#### TASK ITEM:
Retype all entries exactly, skipping pictures.

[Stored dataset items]

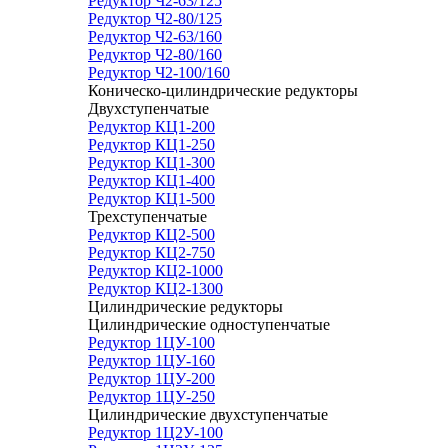
Редуктор Ч2-63/125
Редуктор Ч2-80/125
Редуктор Ч2-63/160
Редуктор Ч2-80/160
Редуктор Ч2-100/160
Коническо-цилиндрические редукторы
Двухступенчатые
Редуктор КЦ1-200
Редуктор КЦ1-250
Редуктор КЦ1-300
Редуктор КЦ1-400
Редуктор КЦ1-500
Трехступенчатые
Редуктор КЦ2-500
Редуктор КЦ2-750
Редуктор КЦ2-1000
Редуктор КЦ2-1300
Цилиндрические редукторы
Цилиндрические одноступенчатые
Редуктор 1ЦУ-100
Редуктор 1ЦУ-160
Редуктор 1ЦУ-200
Редуктор 1ЦУ-250
Цилиндрические двухступенчатые
Редуктор 1Ц2У-100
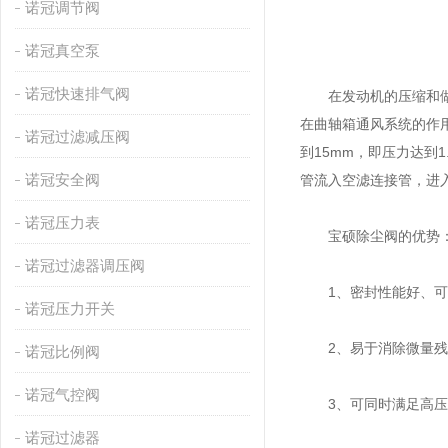
诺冠调节阀
诺冠真空泵
诺冠快速排气阀
在发动机的压缩和做功
在曲轴箱通风系统的作
诺冠过滤减压阀
到15mm，即压力达到
诺冠安全阀
管流入空滤连接管，进
诺冠压力表
宝硕除尘阀的优势
诺冠过滤器调压阀
1、密封性能好、可靠
诺冠压力开关
2、易于消除微量残余
诺冠比例阀
诺冠气控阀
3、可同时满足高压
诺冠过滤器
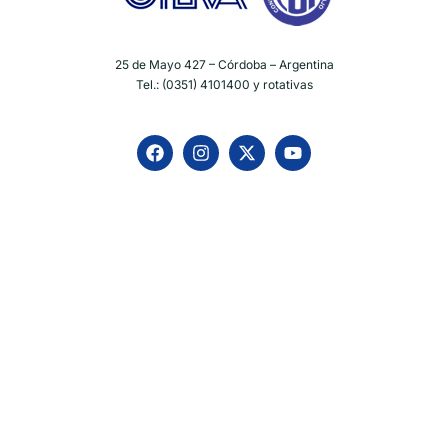
25 de Mayo 427 – Córdoba – Argentina
Tel.: (0351) 4101400 y rotativas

#### OUTPUT BELOW:
Редуктор Ч2-63/125
Редуктор Ч2-80/125
Редуктор Ч2-63/160
Редуктор Ч2-80/160
Редуктор Ч2-100/160
Коническо-цилиндрические редукторы
Двухступенчатые
Редуктор КЦ1-200
Редуктор КЦ1-250
Редуктор КЦ1-300
Редуктор КЦ1-400
Редуктор КЦ1-500
Трехступенчатые
Редуктор КЦ2-500
Редуктор КЦ2-750
Редуктор КЦ2-1000
Редуктор КЦ2-1300
Цилиндрические редукторы
Цилиндрические одноступенчатые
Редуктор 1ЦУ-100
Редуктор 1ЦУ-160
Редуктор 1ЦУ-200
Редуктор 1ЦУ-250
Цилиндрические двухступенчатые
Редуктор 1Ц2У-100
诺冠调节阀
诺冠真空泵
诺冠快速排气阀
在发动机的压缩和做功
在曲轴箱通风系统的作
诺冠过滤减压阀
到15mm，即压力达到
诺冠安全阀
管流入空滤连接管，进
诺冠压力表
宝硕除尘阀的优势
诺冠过滤器调压阀
1、密封性能好、可靠
诺冠压力开关
2、易于消除微量残余
诺冠比例阀
诺冠气控阀
3、可同时满足高压
诺冠过滤器
25 de Mayo 427 – Córdoba – Argentina
Tel.: (0351) 4101400 y rotativas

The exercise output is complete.